_Work item_
Copy out exactly the stretch below, from the line with "desk lamp: none" through the line with "pen holder: present", both included; the pictures stay out.

_Input material_
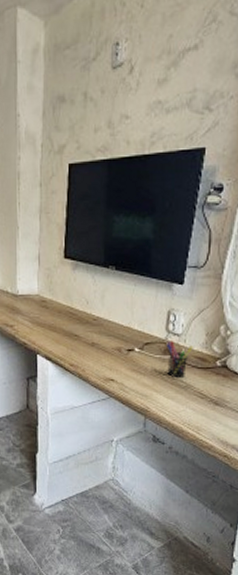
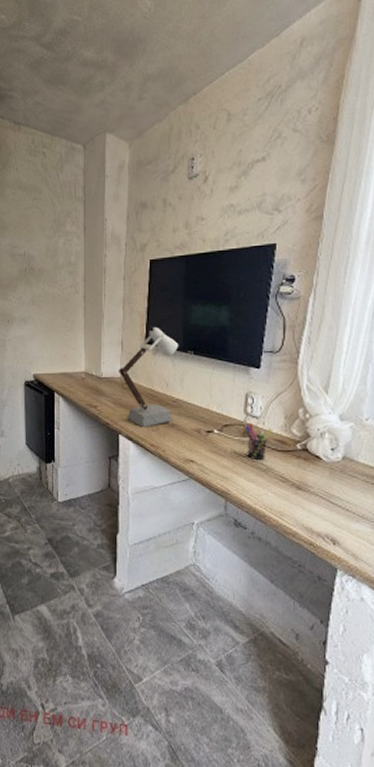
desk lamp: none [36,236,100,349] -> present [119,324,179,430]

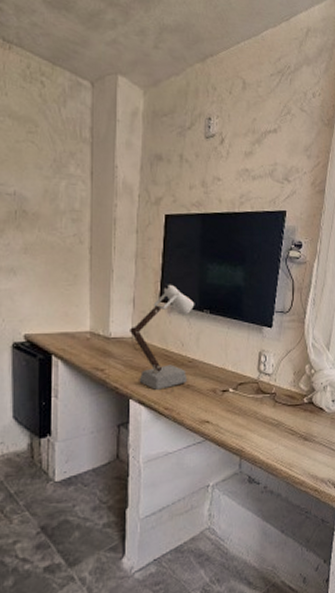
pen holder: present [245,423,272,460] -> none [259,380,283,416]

* * *

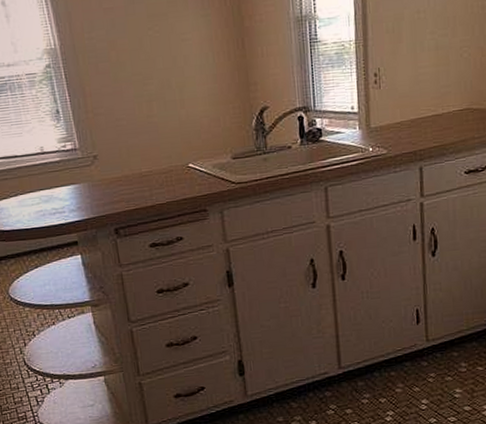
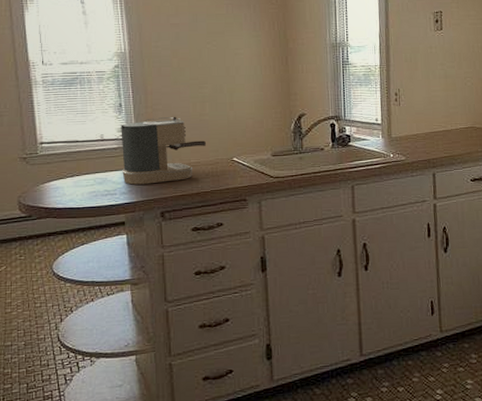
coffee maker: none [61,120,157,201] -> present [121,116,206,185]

---

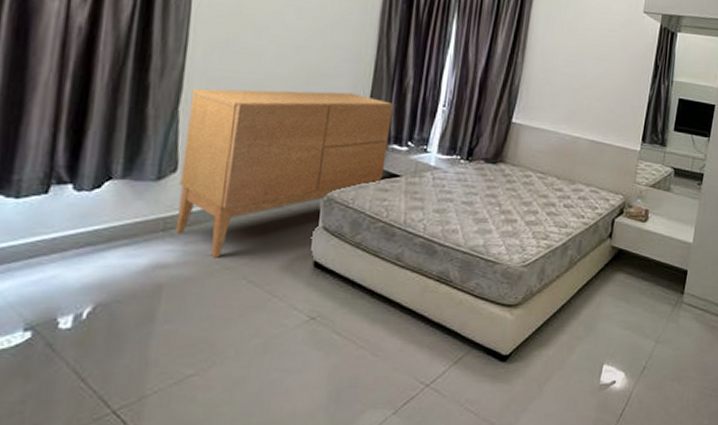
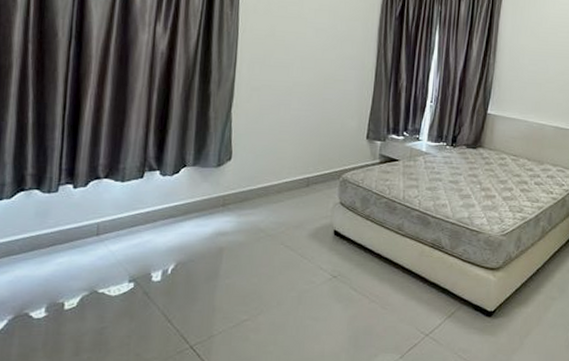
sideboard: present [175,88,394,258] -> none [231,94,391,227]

_Response to the exercise_
desk lamp: none [36,236,100,349] -> present [119,324,179,430]

pen holder: present [245,423,272,460] -> none [259,380,283,416]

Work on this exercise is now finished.